In most practical cases we are interested in measuring not only the objects range but also its angle $\theta$ with respect the x-axis:

Interestingly, we can estimate $\theta$ using the same type of algorithm that we used to measure velocity. To do this, we will replace our single receiver with an array of $2N + 1$ sensors placed $d$ meters apart along the $y$ axis and centered at the origin. Sensor $n$ will have a y coordinate of $nd$ for $-N \leq n \leq N$. Here is an example with $N=1$:

The dotted lines in the image represent rays coming from the object and hitting the sensors. As we can see from the diagram, the ray hitting the sensor immediately below the origin ($n=-1$) will arrive with a delay of $\frac{d\sin(\theta)}{c}$ seconds. In other words, if the sensor at the origin receives the modulated signal

\[ \tilde{y}_0(t) = k’A(t - \frac{2R}{c})e^{i\Omega t} \]

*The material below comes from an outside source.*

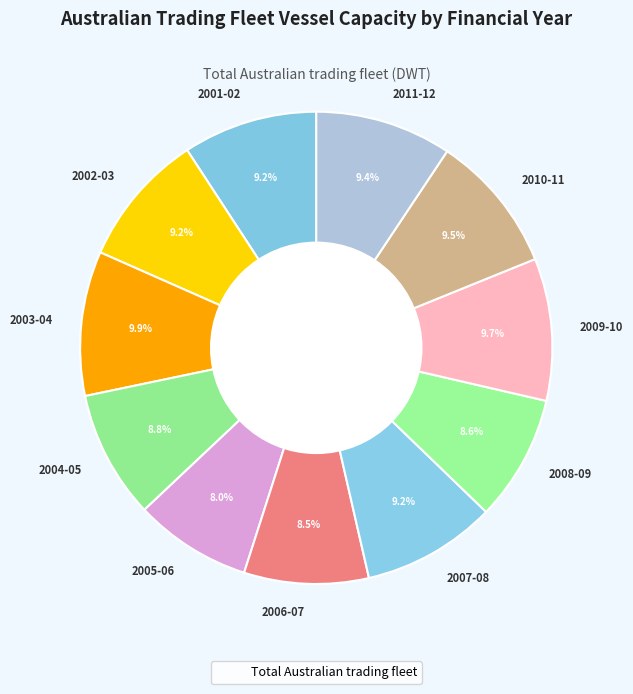

What percentage is the 2008-09 slice, to the nearest percent?

9%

then the sensor below it will receive the modulated signal

\begin{align*} \tilde{y}_{-1}(t) &= k'A(t + \frac{d\sin(\theta)}{c} - \frac{2R}{c})e^{i\Omega (t + \frac{d\sin(\theta)}{c})} \\ &\simeq k'A\left(t - \frac{2R}{c}\right)e^{i\Omega t}e^{i \frac{\sin(\theta)}{\lambda} d} \end{align*}

In the second approximation we used the fact that $\frac{d\sin(\theta)}{c}$ is very small as well as the identity $\Omega = \frac{c}{\lambda}$. The demodulated signal is thus:

\begin{align*} y_{-1}(t) \simeq k'A\left(t - \frac{2R}{c}\right)e^{i \frac{\sin(\theta)}{\lambda} d} \end{align*}

As before, by the definition of the pulse $A(t)$ this signal is equal to zero except when $t \simeq t_R$ where $t_R := \frac{2R}{c}$. At that time, we get the signal

\[ y_{-1}(t_R) \simeq k’ e^{i \frac{\sin(\theta)}{\lambda} d} \]

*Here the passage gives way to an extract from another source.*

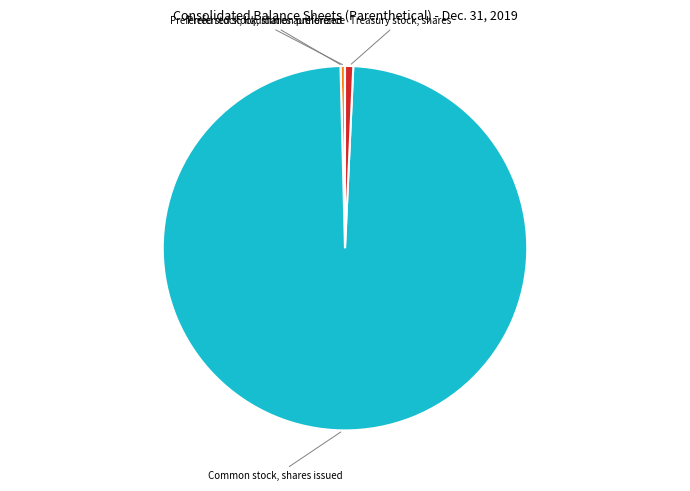

Is there any slice that represents more than half of the pie?

Yes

Generalizing this to the $n$-th sensor, it is not hard to see that

\[ y_{n}(t_R) \simeq k’ e^{i \frac{\sin(\theta)}{\lambda} -nd} \]

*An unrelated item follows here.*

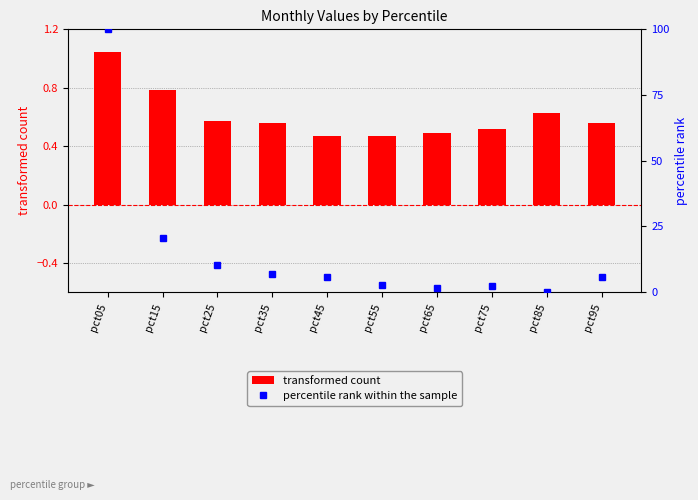

What is the value of the transformed count bar at the 7th from the left?

0.5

for $-N \leq n \leq N$. Lets collect these measurements into a vector $\mathbf{v} := [y_{-N}(t_R), \dots, y_{N}(t_R)]$. It is clear that $\mathbf{v}$ contains $2N+1$ evenly spaced samples of the function $f(t) = e^{i \frac{\sin(\theta)}{\lambda} t}$ in the interval $[-Nd, Nd]$. Therefore, similarly to what we did to compute the velocity, we can compute $\frac{\sin(\theta)}{\lambda}$ by applying the FFT to $\mathbf{v}$, and from there it is easy to compute the azimuth $\theta$.